BY RATTAN MALL
TRIPLETS Vishnu, Abhay and Aditi Katyal, Grade 12 students of Vancouver’s prestigious West Point Grey Academy, went on a two-week trip to the Dominican Republic last March to teach English. And the poverty and malnutrition the 17-year-olds encountered there, inspired them to start a foundation to fight hunger in Lower Mainland schools.
Their BreakFirst Foundation aims to provide funding to schools that have either lost their funding or have inadequate funds to start a breakfast program. “As current organizations are not able to reach all those affected, it is important that we do our part to ensure every child in BC has access to a healthy breakfast,” Vishnu explained. Their very first program started this past month at Delta’s McCloskey Elementary.
Talking about the malnutrition they saw in Dominican Republic, Vishnu told the VOICE: “Travelling to a developing country like the Dominican Republic and seeing the effects of child malnutrition firsthand was an eye-opening experience. There was not much we could do there; so upon our return [we decided to start a foundation]. We realized that hunger was not only an issue that existed oceans away, but rather, something that was happening mere meters from our own home.”

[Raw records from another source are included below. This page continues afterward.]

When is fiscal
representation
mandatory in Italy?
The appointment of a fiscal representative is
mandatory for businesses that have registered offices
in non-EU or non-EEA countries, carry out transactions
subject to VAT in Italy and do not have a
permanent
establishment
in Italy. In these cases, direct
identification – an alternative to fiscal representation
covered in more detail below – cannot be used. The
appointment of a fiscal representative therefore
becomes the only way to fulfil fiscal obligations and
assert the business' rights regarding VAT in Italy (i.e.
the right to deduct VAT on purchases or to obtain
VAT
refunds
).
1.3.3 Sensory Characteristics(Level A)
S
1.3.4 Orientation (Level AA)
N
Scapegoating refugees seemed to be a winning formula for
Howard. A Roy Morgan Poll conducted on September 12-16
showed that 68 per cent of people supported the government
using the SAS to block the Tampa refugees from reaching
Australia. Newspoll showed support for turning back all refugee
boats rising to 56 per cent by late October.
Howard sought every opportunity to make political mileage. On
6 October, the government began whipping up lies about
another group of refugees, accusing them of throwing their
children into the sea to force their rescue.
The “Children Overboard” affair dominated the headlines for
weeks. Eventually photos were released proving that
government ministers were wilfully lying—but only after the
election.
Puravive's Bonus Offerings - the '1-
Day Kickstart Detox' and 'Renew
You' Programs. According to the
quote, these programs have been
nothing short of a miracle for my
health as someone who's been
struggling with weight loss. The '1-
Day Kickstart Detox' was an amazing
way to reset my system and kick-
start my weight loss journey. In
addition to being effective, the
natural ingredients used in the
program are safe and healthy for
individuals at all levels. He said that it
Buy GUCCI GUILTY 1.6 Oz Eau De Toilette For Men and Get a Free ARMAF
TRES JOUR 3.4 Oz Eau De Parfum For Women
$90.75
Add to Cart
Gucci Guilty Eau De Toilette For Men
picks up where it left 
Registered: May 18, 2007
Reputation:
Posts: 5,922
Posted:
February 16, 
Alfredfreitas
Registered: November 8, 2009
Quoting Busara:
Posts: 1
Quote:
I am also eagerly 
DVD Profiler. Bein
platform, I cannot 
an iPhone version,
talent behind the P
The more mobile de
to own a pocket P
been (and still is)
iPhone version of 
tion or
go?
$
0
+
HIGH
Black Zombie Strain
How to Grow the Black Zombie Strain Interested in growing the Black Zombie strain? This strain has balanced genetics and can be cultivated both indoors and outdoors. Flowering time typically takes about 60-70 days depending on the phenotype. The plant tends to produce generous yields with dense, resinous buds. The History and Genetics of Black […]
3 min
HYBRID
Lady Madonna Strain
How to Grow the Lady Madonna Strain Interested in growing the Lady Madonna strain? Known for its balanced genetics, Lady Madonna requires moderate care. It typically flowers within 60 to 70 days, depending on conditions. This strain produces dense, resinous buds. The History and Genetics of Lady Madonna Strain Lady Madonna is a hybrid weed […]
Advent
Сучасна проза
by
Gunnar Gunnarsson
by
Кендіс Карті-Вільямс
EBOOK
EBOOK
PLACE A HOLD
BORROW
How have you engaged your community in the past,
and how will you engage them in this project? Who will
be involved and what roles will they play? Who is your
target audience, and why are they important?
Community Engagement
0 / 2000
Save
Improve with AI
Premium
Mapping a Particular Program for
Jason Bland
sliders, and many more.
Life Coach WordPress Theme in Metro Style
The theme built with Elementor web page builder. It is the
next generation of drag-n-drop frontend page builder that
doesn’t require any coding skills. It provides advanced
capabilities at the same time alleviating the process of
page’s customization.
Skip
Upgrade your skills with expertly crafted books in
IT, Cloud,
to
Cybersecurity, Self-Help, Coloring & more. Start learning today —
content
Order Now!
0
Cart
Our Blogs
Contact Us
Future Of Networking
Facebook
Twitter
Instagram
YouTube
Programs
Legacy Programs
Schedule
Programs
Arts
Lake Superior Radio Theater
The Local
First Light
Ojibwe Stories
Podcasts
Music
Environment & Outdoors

When Vishnu was in Grade 10, he participated in the YPI (Youth Philanthropy Initiative). “It was a school project. We pick a local grassroot charity and presented our case to win a $5,000 grant. One team out of 10 won the competition. I picked Backpack Buddies which fights weekend hunger and throughout that process learnt about malnutrition in Vancouver,” he elaborated.
“I already knew a little bit, but then what really inspired my siblings and I to make a difference was the Dominican Republic trip as we saw the toll empty stomachs were having on the elementary school kids.” he added.
Back in April, the Katyals started the process of establishing a charity with brainstorming and information sessions by reaching out to experienced professionals in their community.
But right away they came across a big hurdle. “We received a lot of pushback. We tried to email a lot of schools, but no one would respond because we were just 17-year-old kids” he said.
All three kids got on the phones, making countless calls and setting meetings in person in the hope of fundraising for this cause. “We had to explain our reasoning, our inspiration, and the reason why we were coming to them for money. It was hard to fundraise through other means without being a fully registered charity. However, we were able to collect $10,000 from our inner circle and other members of our community.” Vishnu explained.
So they finally reached out to the Progressive Intercultural Community Services (PICS) Society that helped them find a school in Delta: McCloskey Elementary. The program currently includes 10-15 kids and each month they are going to add more students.
Meanwhile, they have started the process of registering their charity with Canada Revenue Agency.
“The process takes a long time. We spent some time registering just the name,” Vishnu said. He hopes to raise substantial funds once their BreakFirst Foundation gets accreditation from the CRA.
The future seems bright for this initiative as the Katyals are looking to adopt another school soon, with more to come in the foreseeable future.
“We hope to continue this local effort besides where our academic endeavours may take us,” Vishnu said.